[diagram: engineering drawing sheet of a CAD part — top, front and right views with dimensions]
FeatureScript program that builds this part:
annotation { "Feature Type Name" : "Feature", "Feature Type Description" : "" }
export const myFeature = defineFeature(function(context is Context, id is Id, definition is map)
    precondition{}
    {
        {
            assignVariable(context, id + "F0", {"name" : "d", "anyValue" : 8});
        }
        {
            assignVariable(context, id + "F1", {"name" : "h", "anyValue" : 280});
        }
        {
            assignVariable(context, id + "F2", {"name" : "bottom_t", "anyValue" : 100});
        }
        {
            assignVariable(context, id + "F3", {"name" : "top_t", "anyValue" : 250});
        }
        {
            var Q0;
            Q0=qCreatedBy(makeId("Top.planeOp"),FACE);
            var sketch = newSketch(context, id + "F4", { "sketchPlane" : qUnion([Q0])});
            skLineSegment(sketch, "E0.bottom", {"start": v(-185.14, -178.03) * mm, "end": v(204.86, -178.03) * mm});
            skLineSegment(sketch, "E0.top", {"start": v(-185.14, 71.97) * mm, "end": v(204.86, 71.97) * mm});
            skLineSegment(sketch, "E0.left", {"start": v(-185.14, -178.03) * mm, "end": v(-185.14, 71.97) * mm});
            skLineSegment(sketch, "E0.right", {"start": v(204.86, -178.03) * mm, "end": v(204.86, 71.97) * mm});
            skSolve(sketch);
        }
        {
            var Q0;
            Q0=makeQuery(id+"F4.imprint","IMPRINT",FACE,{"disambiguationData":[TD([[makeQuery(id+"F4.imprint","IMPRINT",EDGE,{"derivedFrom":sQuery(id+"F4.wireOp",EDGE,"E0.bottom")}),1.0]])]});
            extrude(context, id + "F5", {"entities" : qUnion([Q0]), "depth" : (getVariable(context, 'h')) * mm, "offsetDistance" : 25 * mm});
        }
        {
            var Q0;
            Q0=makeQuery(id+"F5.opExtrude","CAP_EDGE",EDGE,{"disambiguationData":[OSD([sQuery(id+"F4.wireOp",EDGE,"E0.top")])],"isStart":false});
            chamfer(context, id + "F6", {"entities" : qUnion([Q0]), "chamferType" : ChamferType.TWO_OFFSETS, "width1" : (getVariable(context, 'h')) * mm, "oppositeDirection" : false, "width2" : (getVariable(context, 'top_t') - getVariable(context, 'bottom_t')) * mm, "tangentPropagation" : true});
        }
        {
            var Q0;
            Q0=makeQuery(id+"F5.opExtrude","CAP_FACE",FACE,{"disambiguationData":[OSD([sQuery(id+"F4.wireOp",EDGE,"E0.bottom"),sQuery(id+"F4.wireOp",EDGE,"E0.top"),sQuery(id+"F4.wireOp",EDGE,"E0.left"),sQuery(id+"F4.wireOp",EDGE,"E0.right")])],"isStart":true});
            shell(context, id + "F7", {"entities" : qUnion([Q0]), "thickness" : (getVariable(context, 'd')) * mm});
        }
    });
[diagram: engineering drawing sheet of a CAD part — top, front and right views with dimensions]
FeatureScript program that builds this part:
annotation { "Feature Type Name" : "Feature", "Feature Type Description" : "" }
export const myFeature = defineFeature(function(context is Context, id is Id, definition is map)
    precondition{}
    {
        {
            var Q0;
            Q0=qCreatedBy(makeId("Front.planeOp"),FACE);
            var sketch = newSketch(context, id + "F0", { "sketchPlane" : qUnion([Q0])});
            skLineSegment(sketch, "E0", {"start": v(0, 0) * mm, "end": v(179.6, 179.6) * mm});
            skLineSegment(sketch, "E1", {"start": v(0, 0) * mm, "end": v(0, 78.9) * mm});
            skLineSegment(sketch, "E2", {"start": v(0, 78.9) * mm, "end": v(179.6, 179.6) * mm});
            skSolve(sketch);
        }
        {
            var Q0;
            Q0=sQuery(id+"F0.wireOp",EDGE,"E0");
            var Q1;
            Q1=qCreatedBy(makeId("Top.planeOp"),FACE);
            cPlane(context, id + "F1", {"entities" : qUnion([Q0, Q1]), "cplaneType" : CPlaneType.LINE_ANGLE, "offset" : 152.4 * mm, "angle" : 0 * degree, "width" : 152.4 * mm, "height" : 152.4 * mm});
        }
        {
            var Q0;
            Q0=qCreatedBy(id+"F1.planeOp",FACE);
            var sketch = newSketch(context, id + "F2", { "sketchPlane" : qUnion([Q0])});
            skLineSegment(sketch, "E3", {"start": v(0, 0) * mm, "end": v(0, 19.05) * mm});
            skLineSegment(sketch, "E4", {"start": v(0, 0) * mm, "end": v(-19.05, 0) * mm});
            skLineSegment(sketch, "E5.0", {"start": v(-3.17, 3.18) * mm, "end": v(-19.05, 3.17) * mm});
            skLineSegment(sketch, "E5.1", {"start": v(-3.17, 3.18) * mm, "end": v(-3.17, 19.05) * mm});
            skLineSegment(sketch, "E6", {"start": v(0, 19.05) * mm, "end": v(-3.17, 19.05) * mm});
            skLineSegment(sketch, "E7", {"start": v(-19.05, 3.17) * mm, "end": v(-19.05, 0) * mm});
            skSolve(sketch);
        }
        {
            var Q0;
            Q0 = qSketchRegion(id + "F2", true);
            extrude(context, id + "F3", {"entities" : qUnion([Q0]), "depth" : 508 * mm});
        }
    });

» What to work on:
Please copy every line in the entries above that contains the string "opExtrude".

» Exercise solution:
            Q0=makeQuery(id+"F5.opExtrude","CAP_EDGE",EDGE,{"disambiguationData":[OSD([sQuery(id+"F4.wireOp",EDGE,"E0.top")])],"isStart":false});
            Q0=makeQuery(id+"F5.opExtrude","CAP_FACE",FACE,{"disambiguationData":[OSD([sQuery(id+"F4.wireOp",EDGE,"E0.bottom"),sQuery(id+"F4.wireOp",EDGE,"E0.top"),sQuery(id+"F4.wireOp",EDGE,"E0.left"),sQuery(id+"F4.wireOp",EDGE,"E0.right")])],"isStart":true});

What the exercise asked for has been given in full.